Digital Elevation Model (DEM)
A Digital Elevation Model is a digital representation of the elevation of the Earth’s surface typically above mean sea level. There are two types of DEMs, Digital surface models and Digital Terrain models, briefly described below.
Digital Terrain Model (DTM)
A Digital Terrain Model approximates the continuous terrain surface by a set of discrete points with unique height values. The DTM does not include features like buildings or trees.
Digital Surface Model (DSM)
A Digital Surface Model is created by the interpolation of individual points containing the elevation characteristics of natural or human-made elements such as trees, buildings etc.
Canopy Height Model (CHM)
A Canopy Height Model is often referred to as a normalized surface model (nDSM). Sometimes, but not always, it is limited to vegetated areas (excluding buildings etc.).

Comparison to photogrammetry
Point clouds or height information in general can also be calculated from from overlapping optical images. Image-based point clouds, also known as photogrammetry point clouds, are created by using multiple images of a scene taken from different perspectives and using software to triangulate the position of objects or surfaces in the scene. This process is known as Structure from Motion (SfM).
There are several key differences between image-based point clouds and lidar-derived point clouds:
- Resolution: Lidar-derived point clouds typically have a higher resolution than image-based point clouds, especially in the z-axis (vertical direction). This is because lidar sensors are able to measure the distance to multiple objects if there are tiny gaps (e.g. in the canopy). Image-based point clouds usually only cover the upper-most layer since points in the lower layers typically cannot be seen and matched in multiple images (if they can be seen through a gap the angle for triangulation is very narrow which makes Z-estimations unprecise).
- Color: Image-based point clouds typically have color information associated with them, while lidar-derived point clouds do not. However, the color information can be added to the lidar point clouds by overlapping them with RGB imagery in postprocessing.
- Light condition: Lidar sensors are able to capture data in a wider range of lighting conditions than cameras, including in low light or complete darkness, while orthoimagery very much depends on the illumination conditions (sun, clouds, shadows, haze,…).
- Surface detection: Lidar sensors are able to detect surfaces that are difficult to see with cameras, such as surfaces that are very dark, very reflective, or very transparent.

→ Data block
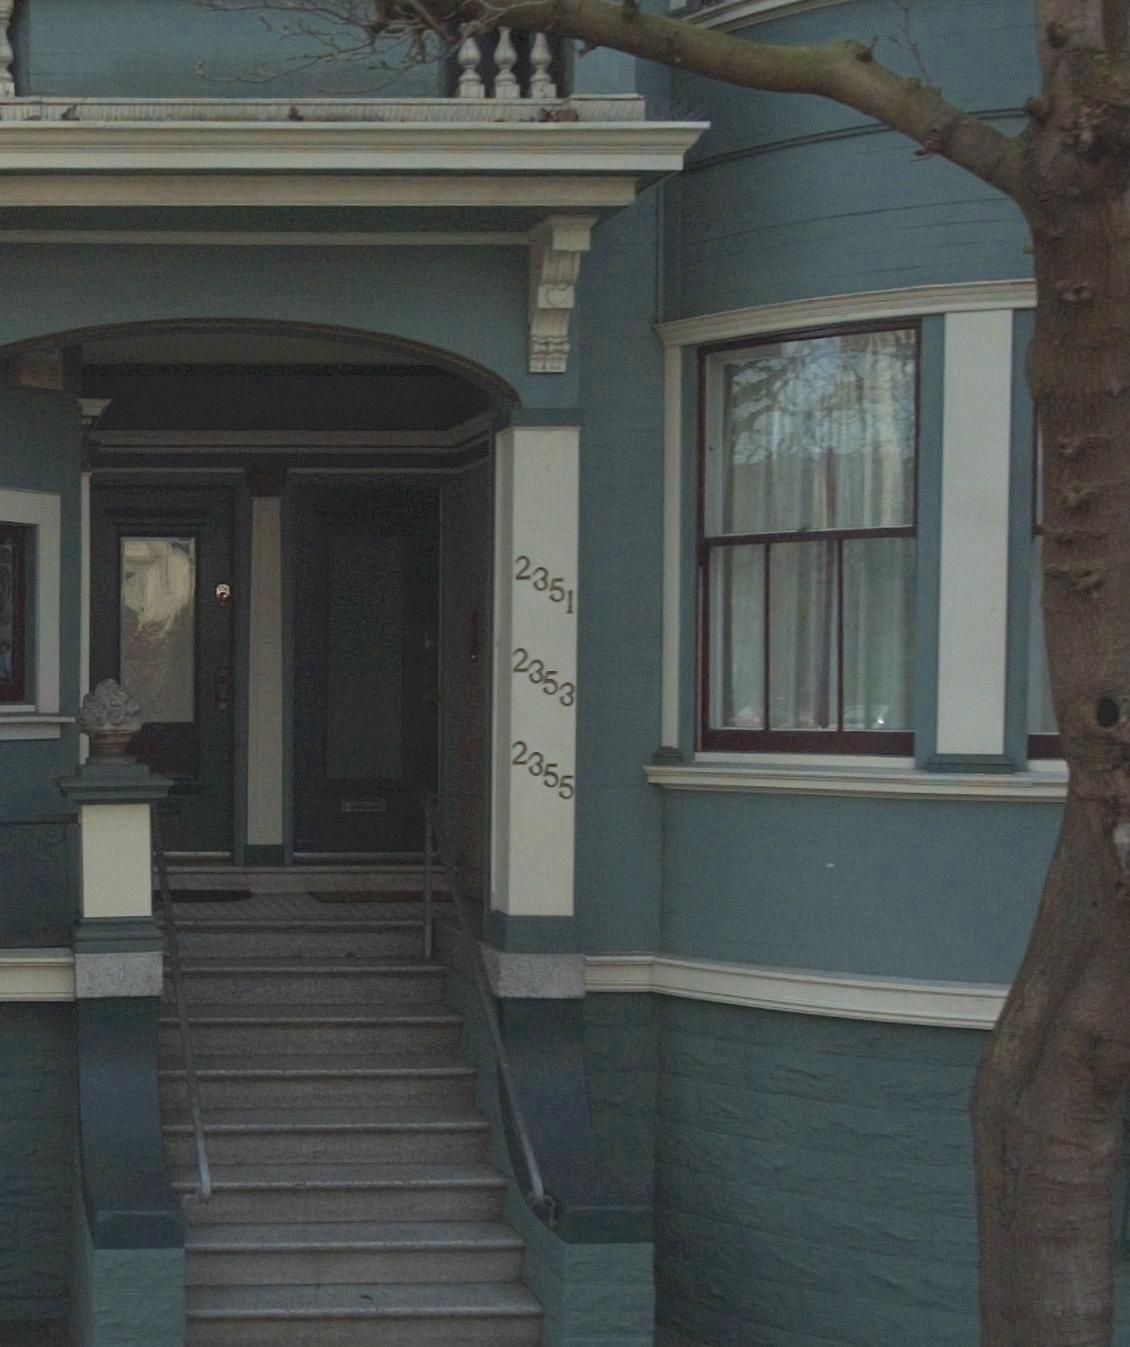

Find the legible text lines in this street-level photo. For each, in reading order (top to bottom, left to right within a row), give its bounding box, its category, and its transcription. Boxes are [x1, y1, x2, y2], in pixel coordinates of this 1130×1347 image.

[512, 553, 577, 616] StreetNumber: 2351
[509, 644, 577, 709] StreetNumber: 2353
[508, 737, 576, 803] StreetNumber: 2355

→ Problems to solve
**A)** In the elevation model text, what is the process of building image-based point clouds by triangulating from multiple images called?
**B)** From the elevation model text, output everything from "Digital Surface Model (DSM)" down to "from Motion (SfM).".
The data after the elevation model text are separate material.

→ Per-task answers
**A)** Structure from Motion (SfM).

**B)**
Digital Surface Model (DSM)
A Digital Surface Model is created by the interpolation of individual points containing the elevation characteristics of natural or human-made elements such as trees, buildings etc.
Canopy Height Model (CHM)
A Canopy Height Model is often referred to as a normalized surface model (nDSM). Sometimes, but not always, it is limited to vegetated areas (excluding buildings etc.).

Comparison to photogrammetry
Point clouds or height information in general can also be calculated from from overlapping optical images. Image-based point clouds, also known as photogrammetry point clouds, are created by using multiple images of a scene taken from different perspectives and using software to triangulate the position of objects or surfaces in the scene. This process is known as Structure from Motion (SfM).